First, says Douthat, the real oppressor of women in our day and age is a strange mix of feminism and capitalism that has given us a “Gileadan hierarchy of wealthy older women who have younger ‘handmaids’ bearing children for them and domestic ‘Marthas’ working as the help [that] exists in the enlightened precincts of upper-class liberalism.”
While the ethics of surrogacy may be debatable, it’s ridiculous to suggest that it’s a widespread enough practice to amount to wholesale exploitation of lower income women by richer women. Statistics on surrogacy are hard to come by, but according to the Modern Family Surrogacy Center, there were approximately 5,000 children born through surrogacy between 2004 and 2008, and fewer than ten children are born to surrogates in each state annually.
And similarly, while feminists have debated the ethics of hired help, an overabundance of paid household labor is not a problem most American women struggle under. And, speaking as the great-granddaughter of Irish women who worked as domestics, there’s a reasonable argument to be made that working as a paid domestic is not necessarily exploitive, but honorable work for low-skill women who hope to put their family on the road to the middle class.
The second way that Douthat says we are no way, no how in Atwood’s dystopian future is the “fizzling” of the religious right as a political entity and “the defeat of the religious right on practically every issue save abortion and the waning of the religious case for female domesticity.”
Now, Douthat is obviously correct that we are a long way away from the days when Phyllis Schlafly and others could still make a viable political case for policies designed to confine women to the domestic sphere.
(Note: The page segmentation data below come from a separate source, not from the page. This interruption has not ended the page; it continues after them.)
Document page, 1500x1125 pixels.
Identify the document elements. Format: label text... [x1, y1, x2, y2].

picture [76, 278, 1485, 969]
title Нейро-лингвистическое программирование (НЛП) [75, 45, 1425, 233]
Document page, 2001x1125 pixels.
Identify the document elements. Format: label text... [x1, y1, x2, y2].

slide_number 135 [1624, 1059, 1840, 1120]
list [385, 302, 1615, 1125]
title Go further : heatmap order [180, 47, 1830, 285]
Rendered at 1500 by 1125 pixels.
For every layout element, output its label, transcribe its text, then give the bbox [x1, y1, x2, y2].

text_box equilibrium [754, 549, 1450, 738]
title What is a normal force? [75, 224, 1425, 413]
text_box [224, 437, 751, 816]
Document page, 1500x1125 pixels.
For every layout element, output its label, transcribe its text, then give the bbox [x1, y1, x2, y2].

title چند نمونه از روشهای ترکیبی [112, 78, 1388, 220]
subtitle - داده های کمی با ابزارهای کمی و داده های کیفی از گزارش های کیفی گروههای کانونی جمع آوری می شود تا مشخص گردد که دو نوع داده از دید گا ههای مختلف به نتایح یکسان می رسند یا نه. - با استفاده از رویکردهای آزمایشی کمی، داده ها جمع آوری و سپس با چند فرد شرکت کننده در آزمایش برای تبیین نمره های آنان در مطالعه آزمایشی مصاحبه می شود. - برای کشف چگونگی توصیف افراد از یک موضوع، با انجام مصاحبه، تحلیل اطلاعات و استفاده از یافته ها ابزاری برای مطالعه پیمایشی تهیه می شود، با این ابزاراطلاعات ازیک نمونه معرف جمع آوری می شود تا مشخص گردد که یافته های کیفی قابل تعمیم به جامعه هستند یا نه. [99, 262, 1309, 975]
Even the Republican Party has now embraced working mothers. And, as we have been repeatedly reminded, white Christians can no longer claim or exercise cultural homogeny.
But where Douthat errs is in assuming this means conservative Christians are no longer, or will not be in the future, a significant political and cultural force. It’s exactly when a formerly all-powerful regime is in decline that it can be most dangerous; when it uses the levers of power it does control to supplant the soft restraints of cultural homogeny with barbed edicts designed to provide them with leverage going forward in their diminished state. This basically explains the entire “religious liberty” movement.
For Douthat and others who have a hard time perceiving how the world looks to progressive feminists, here are five signs we may be on the doorstep of a culture that echoes Atwood’s dystopian vision of patriarchal control over female reproduction:
A clause in the Arkansas law allows a woman’s spouse, parent or guardian, or health care provider to sue an abortion provider for civil damages or injunctive relief that could stop the abortion. And because Act 45 does not provide any exceptions for cases of rape or incest, the clause could allow the fetus’s father to sue an abortion provider even in cases of spousal rape or incest.
While the bill’s author says it would only apply to the banned method of abortion and that fathers wouldn’t be able to win monetary damages in cases of rape or incest, it doesn’t take much imagination to see where this is going. Earlier in the year, an Oklahoma measure passed out of committee that would require women seeking an abortion to provide written consent from the fetus’ father, despite the fact that the Supreme Court has found spousal notification measures unconstitutional.
For some, Gilead may seem a fantasy and the forces of the Christian right in retreat. But for others, Atwood’s dystopia is more a matter of degree and intent; and, as Offred says, an erosion of rights so gradual that many aren’t even aware it is happening.